LEMONDE.FR | 30.11.09
En Europe, "les universités ne bénéficient souvent pas de réelle autonomie dans certains domaines essentiels". Le constat émane de l'Association européenne des universités (EUA) – c'est-à-dire l'équivalent, au niveau européen, de la Conférence des présidents d'université (CPU) en France.
Il est tiré d'un "panorama" inédit de l'autonomie des universités européennes que l'EUA vient de rendre public, lundi 30 novembre 2009, et pour lequel l'association, a "ausculté" 33 pays.
Soulignant "que de nombreux gouvernements, le secteur de l'enseignement supérieur et la Commission européenne reconnaissent qu'une autonomie accrue pour les universités est une étape essentielle vers la modernisation du secteur au XXIe siècle", l'EUA estime dans son rapport qu'"en pratique, les autorités publiques jouent toujours un rôle central dans la réglementation des systèmes universitaires, et, dans de nombreux pays, conservent un contrôle direct sur le secteur".

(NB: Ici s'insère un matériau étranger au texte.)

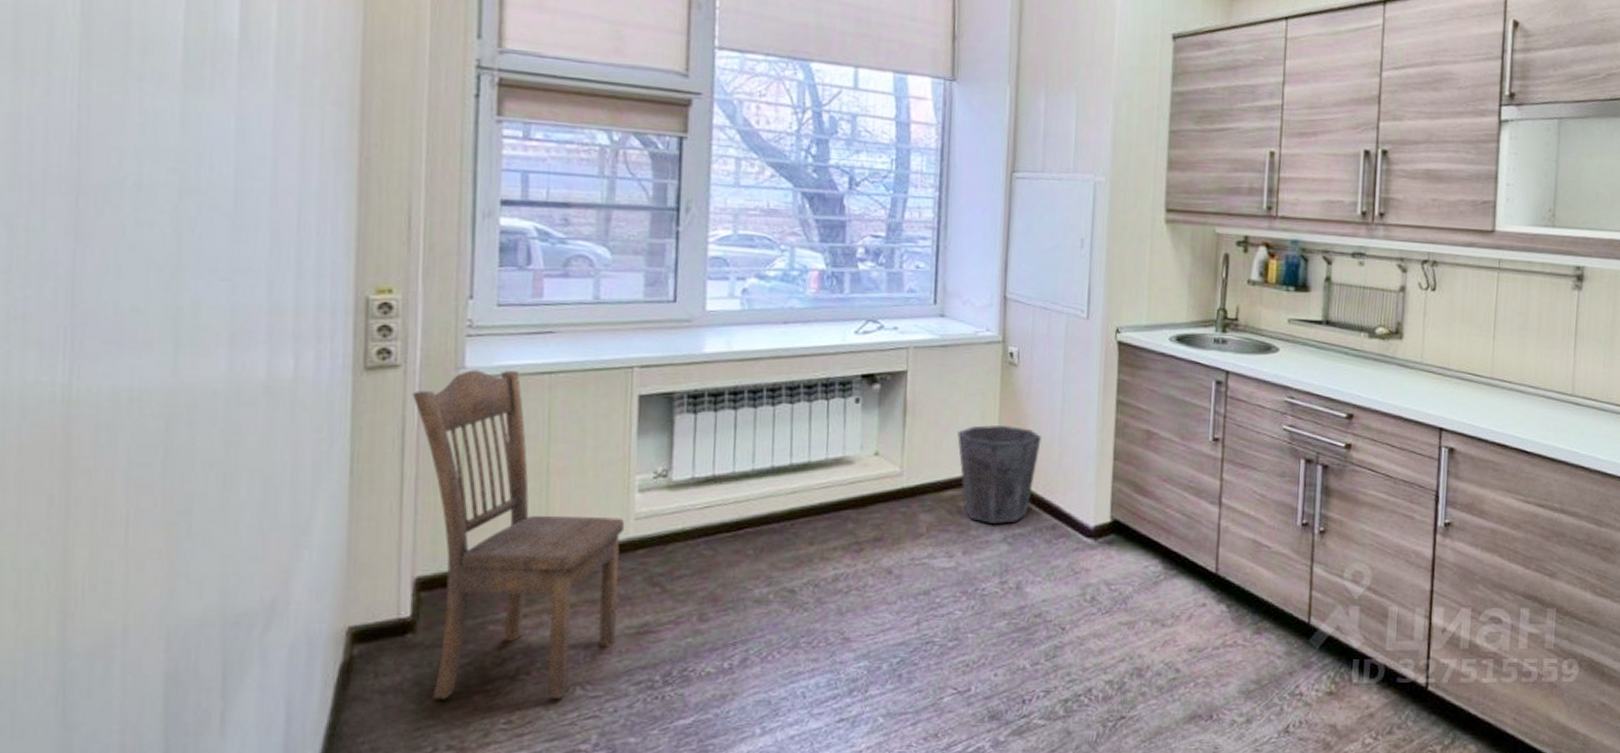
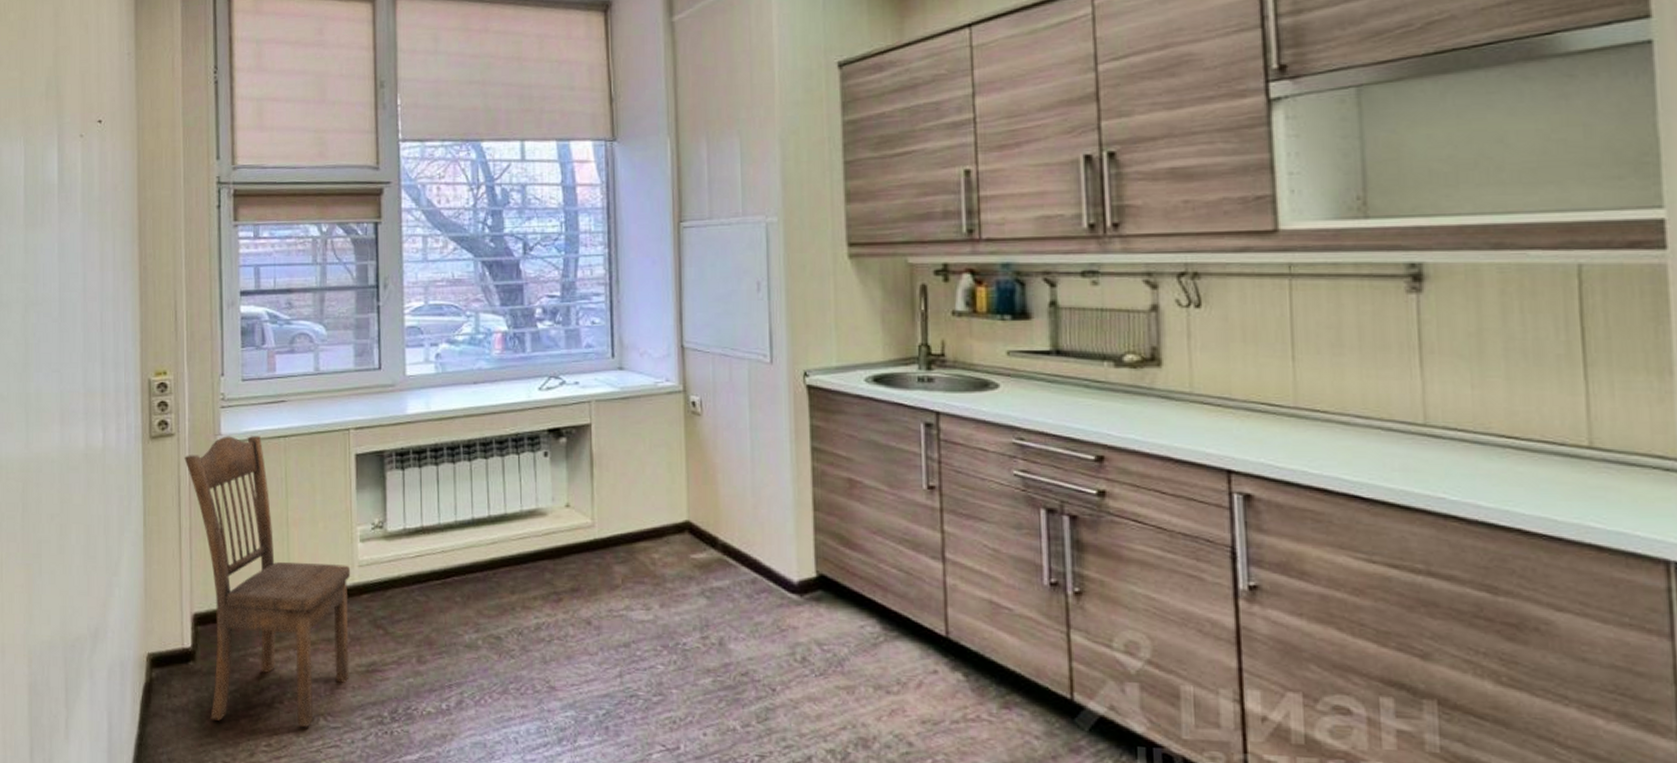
waste bin: present [957,425,1041,525] -> none [645,476,732,578]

"MENACE POUR LA VIABILITÉ ET LE DÉVELOPPEMENT"
"Malgré le passage à un système de pilotage 'à distance' dans un certain nombre de pays en Europe, les universités ne bénéficient souvent pas de réelle autonomie dans certains domaines essentiels, et en particulier en termes de gestion financière", poursuit le rapport.
L'EUA se dit "convaincue que ce manque d'autonomie est une réelle menace pour la viabilité et le développement des quelques 5 000 universités d'Europe". Et ce "alors que les fonds publics dédiés à l'enseignement tendent à stagner partout en Europe, et que les universités sont appelées à explorer de nouvelles voies de financement".

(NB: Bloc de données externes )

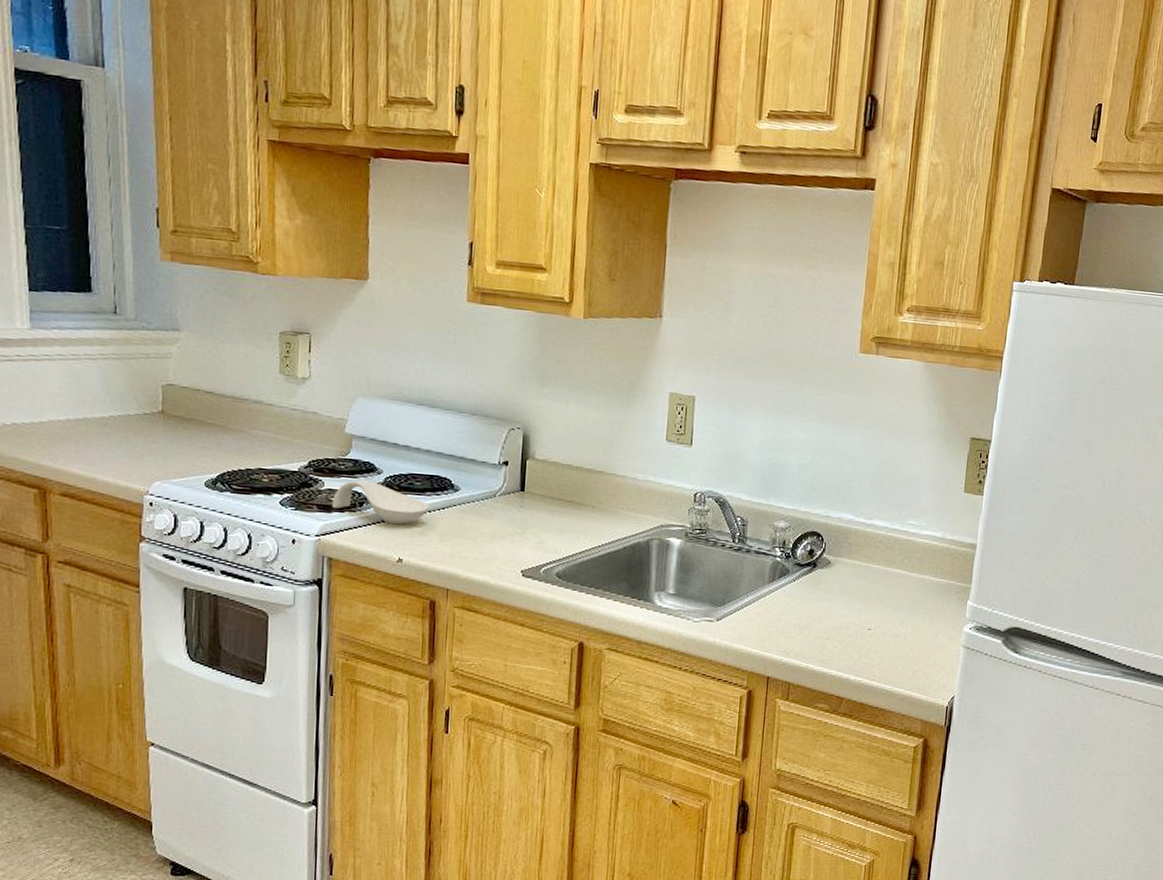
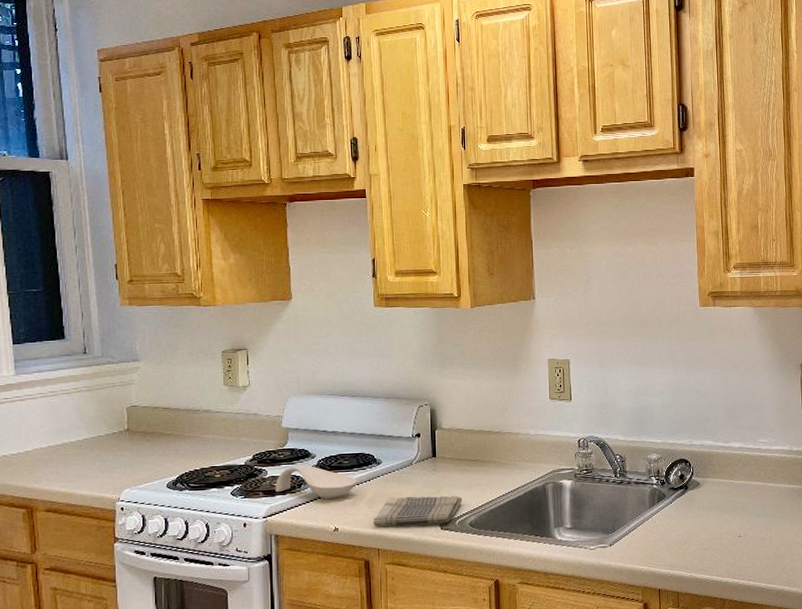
dish towel: none [443,531,551,569] -> present [373,496,463,527]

Concrètement, Thomas Estermann, l'auteur de ce rapport, a analysé une trentaine de "critères" au total en matière d'autonomie des universités européennes. Il s'est attaché à les classer en quatre grands thèmes : autonomie organisationnelle (quel degré d'autonomie ont les universités pour organiser leur gouvernance ?), autonomie académique (sélection des étudiants, définition des programmes, etc.), autonomie financière (capacité à lever des fonds, à disposer de leur immobilier, à mettre en place des droits d'inscription, etc.) et autonomie dans la gestion des ressources humaines.
"Dans l'ensemble, les universités ont obtenu un certain degré d'autonomie. Mais, il ne faut pas s'arrêter à la surface des choses. Par exemple, en Italie, les universités disposent d'une grande autonomie financière, cependant leur gouvernance est tellement complexe, qu'elles ne peuvent utiliser cette autonomie", explique Thomas Estermann.

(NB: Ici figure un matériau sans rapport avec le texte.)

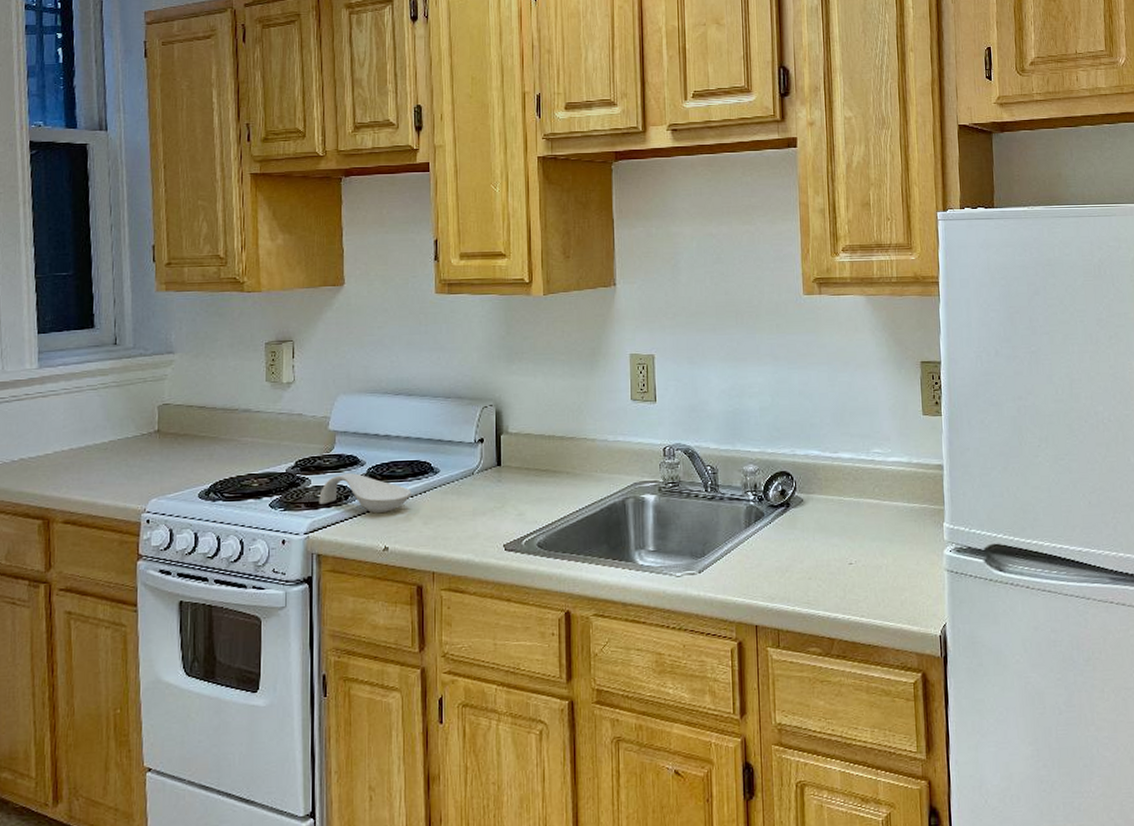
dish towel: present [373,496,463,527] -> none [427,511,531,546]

De même, selon les pays, la faiblesse des financements publics ne permet pas d'assurer l'autonomie financière promise par l'Etat.
Enfin, si dans certains pays les universités bénéficient d'une grande flexibilité en matière de gestion des ressources humaines, elles sont contraintes d'appliquer des règlementations imposées par leur Etat.
MISE EN PLACE D'UN "TABLEAU DE BORD"
Pour autant, précise Thomas Estermann, cette analyse de l'autonomie ne doit pas être faite au détriment des traditions universitaires nationales. En clair, l'EUA ne présente pas "de modèle idéal de l'autonomie, mais plutôt une série de principes de base qui constituent les éléments cruciaux de l'autonomie. Mis en place, ces éléments permettraient aux universités de mener leurs missions", tant auprès des étudiants que de la société.
Après ce panorama, l'Association européenne des universités prépare pour 2011 un "tableau de bord" permettant d'évaluer l'autonomie des universités (au niveau national) en Europe. Ce tableau de bord pourra servir de référence aux gouvernements souhaitant évaluer les progrès de leurs réformes par rapport aux autres systèmes. Il permettra également aux universités de prendre conscience des écarts qui existent en Europe.